*AUFGABE*:
Schreiben Sie aus den Daten die Zeilen ab, beginnend mit der Zeile, die „True or false: P2 and P1 cross at least once.“ enthält, bis einschließlich der Zeile, die „Read against the“ enthält. Lassen Sie die Bilder dabei weg.

*ZU BEARBEITENDE DATEN*:
***

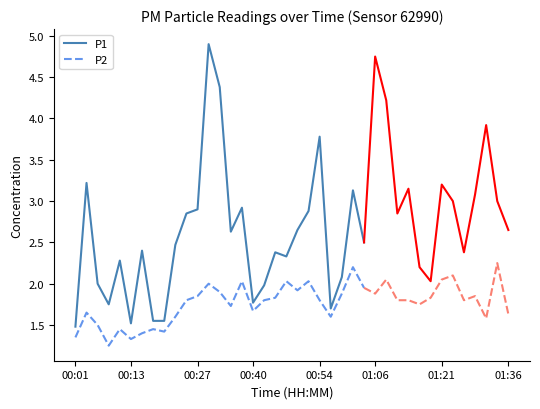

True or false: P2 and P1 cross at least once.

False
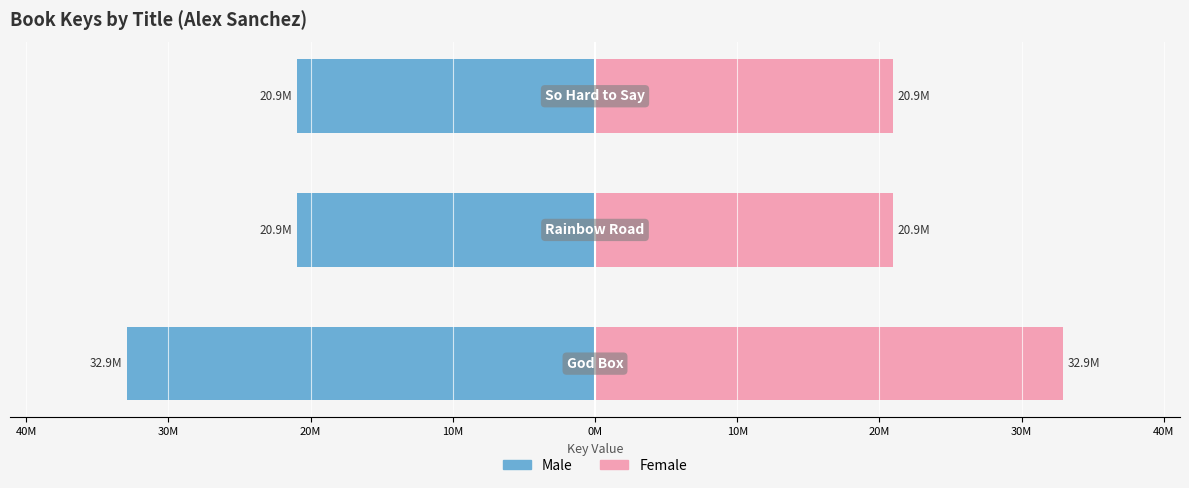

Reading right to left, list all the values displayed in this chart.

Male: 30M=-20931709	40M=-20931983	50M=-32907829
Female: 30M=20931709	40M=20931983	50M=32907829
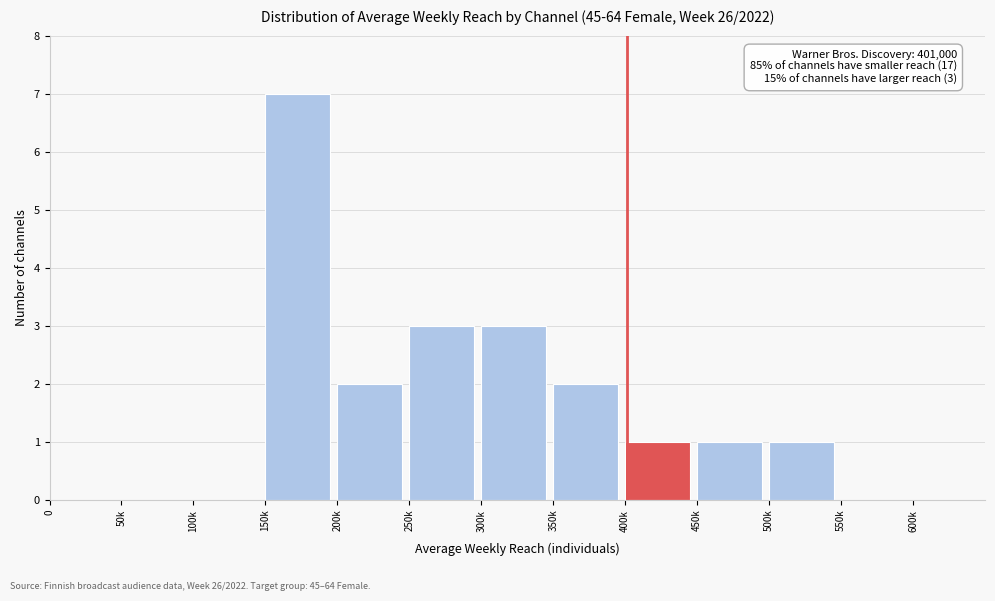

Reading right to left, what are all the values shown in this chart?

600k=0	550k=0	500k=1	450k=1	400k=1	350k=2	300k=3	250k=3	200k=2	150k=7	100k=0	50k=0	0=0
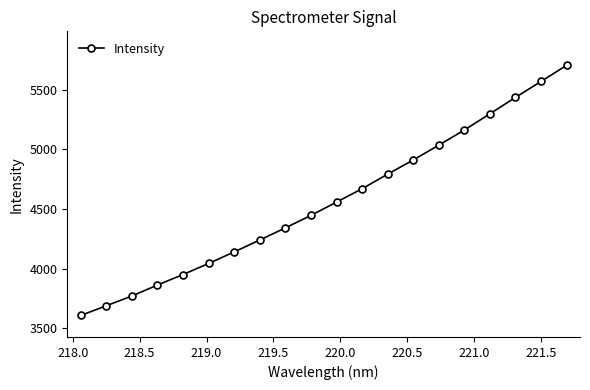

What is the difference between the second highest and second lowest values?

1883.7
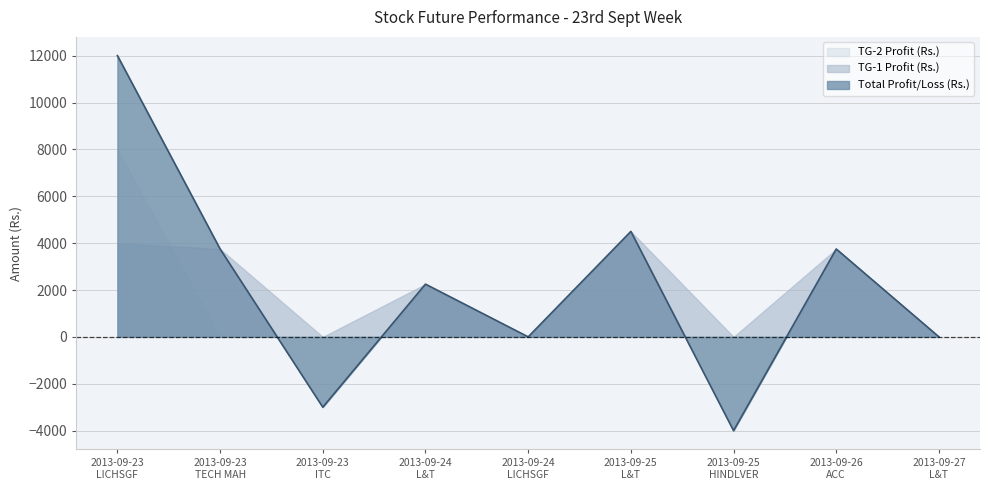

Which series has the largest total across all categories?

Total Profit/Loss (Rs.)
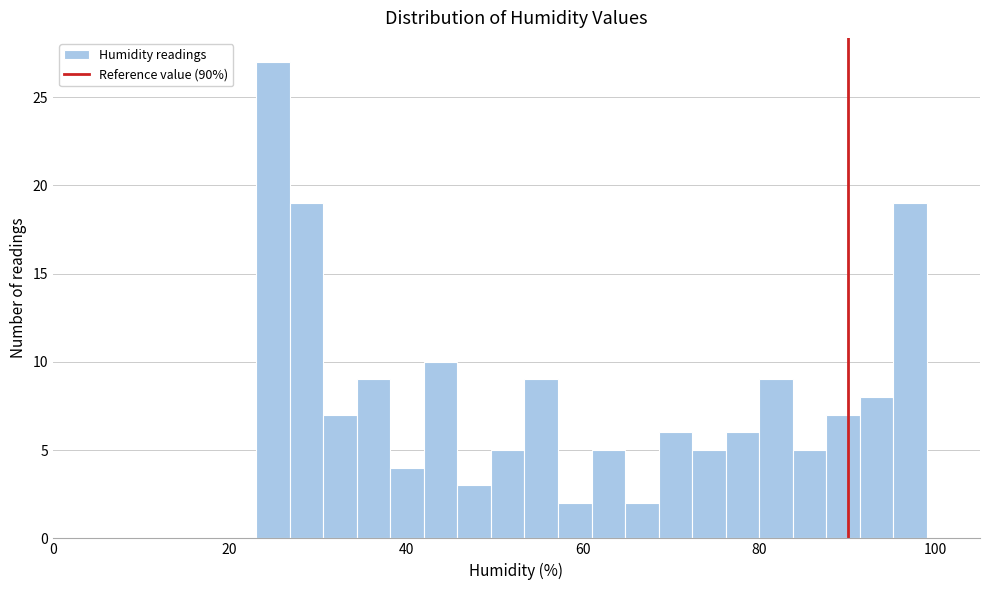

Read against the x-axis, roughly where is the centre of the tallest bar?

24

***

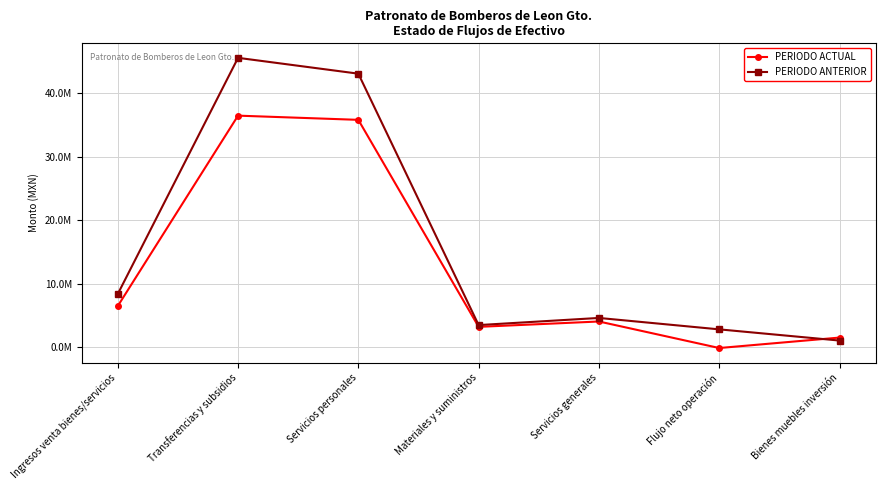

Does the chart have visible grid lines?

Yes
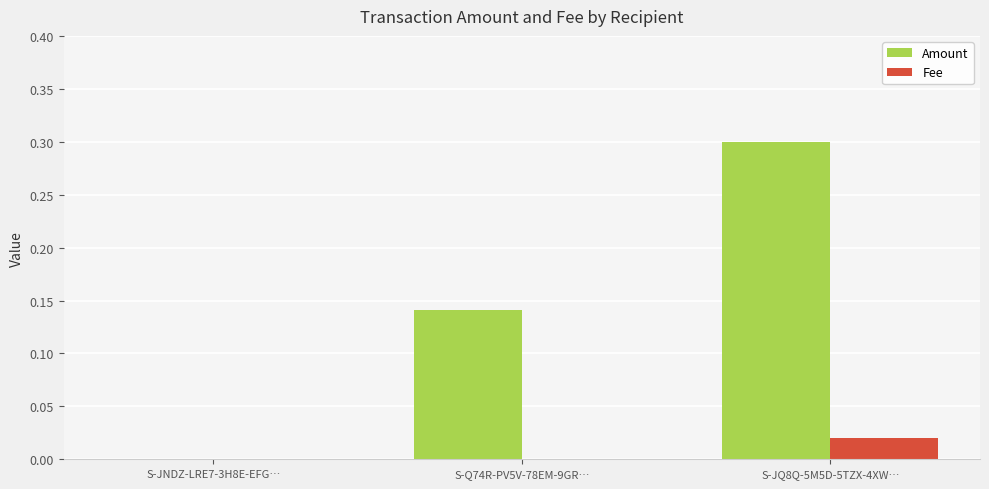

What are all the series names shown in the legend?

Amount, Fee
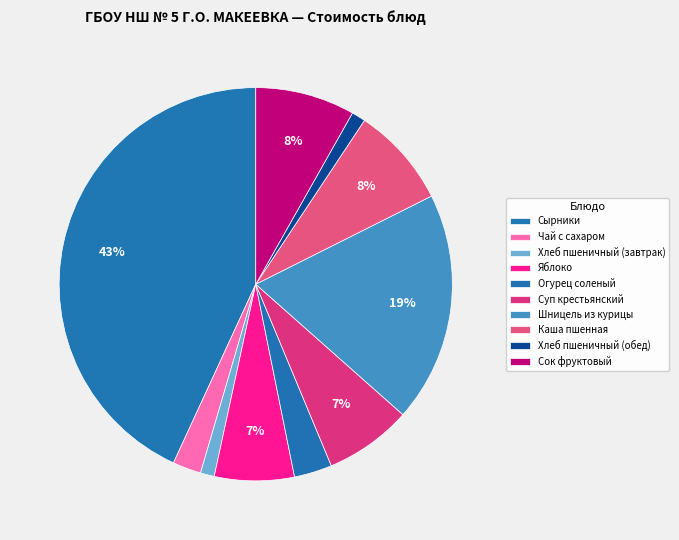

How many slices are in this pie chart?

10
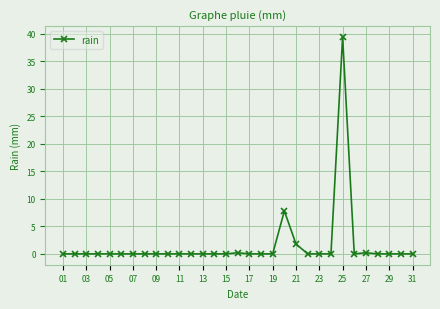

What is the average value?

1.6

***

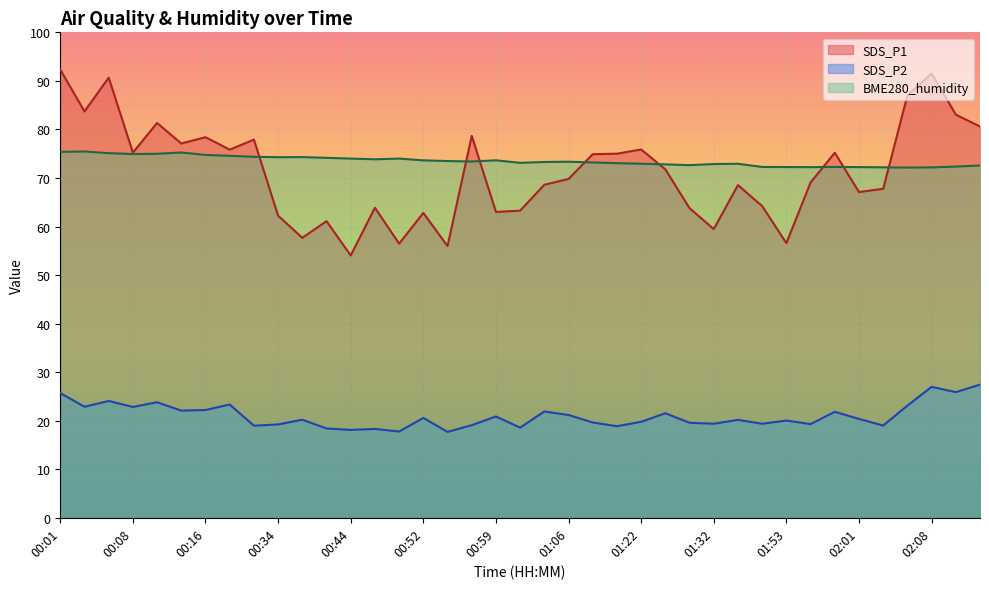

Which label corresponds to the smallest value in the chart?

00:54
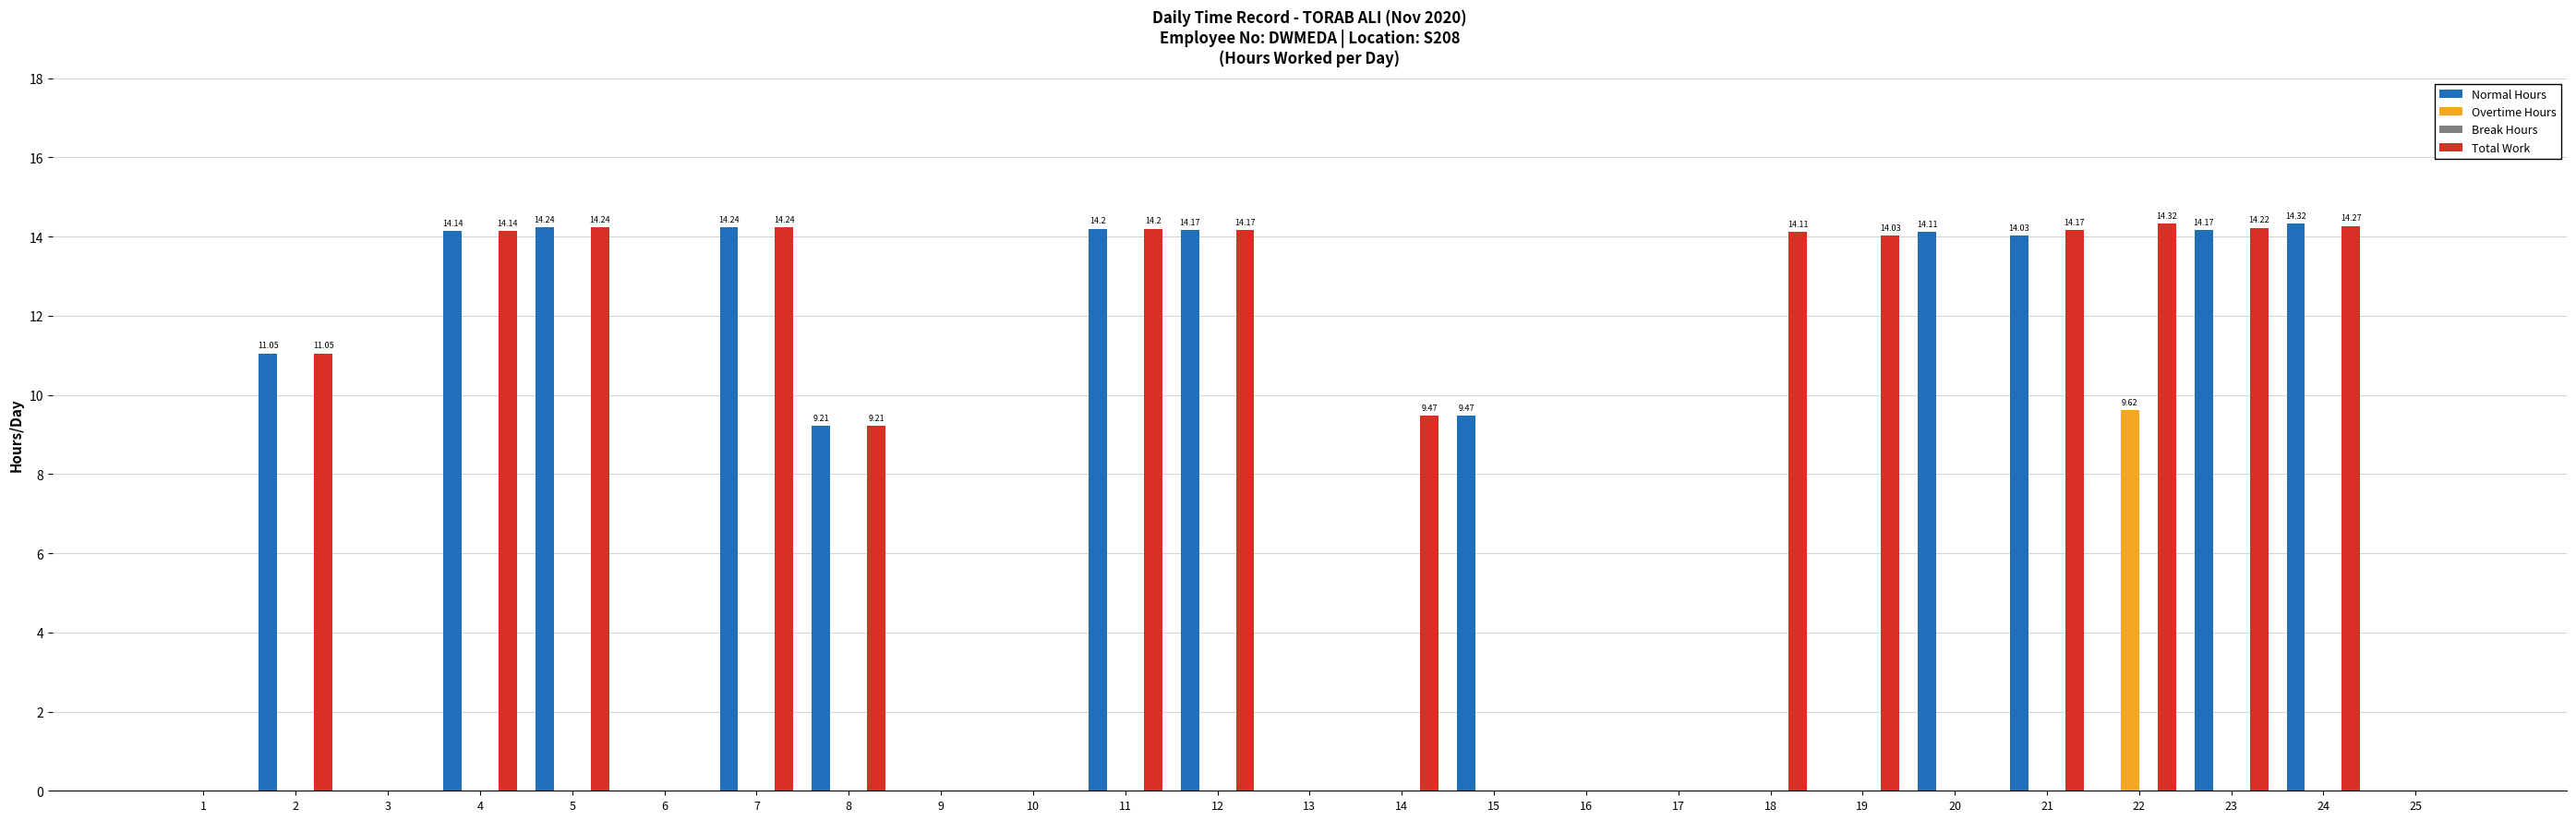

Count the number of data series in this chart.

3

***

*LÖSUNG*:
True or false: P2 and P1 cross at least once.

False

Reading right to left, list all the values displayed in this chart.

Male: 30M=-20931709	40M=-20931983	50M=-32907829
Female: 30M=20931709	40M=20931983	50M=32907829

Reading right to left, what are all the values shown in this chart?

600k=0	550k=0	500k=1	450k=1	400k=1	350k=2	300k=3	250k=3	200k=2	150k=7	100k=0	50k=0	0=0

What is the difference between the second highest and second lowest values?

1883.7

Which series has the largest total across all categories?

Total Profit/Loss (Rs.)

Read against the x-axis, roughly where is the centre of the tallest bar?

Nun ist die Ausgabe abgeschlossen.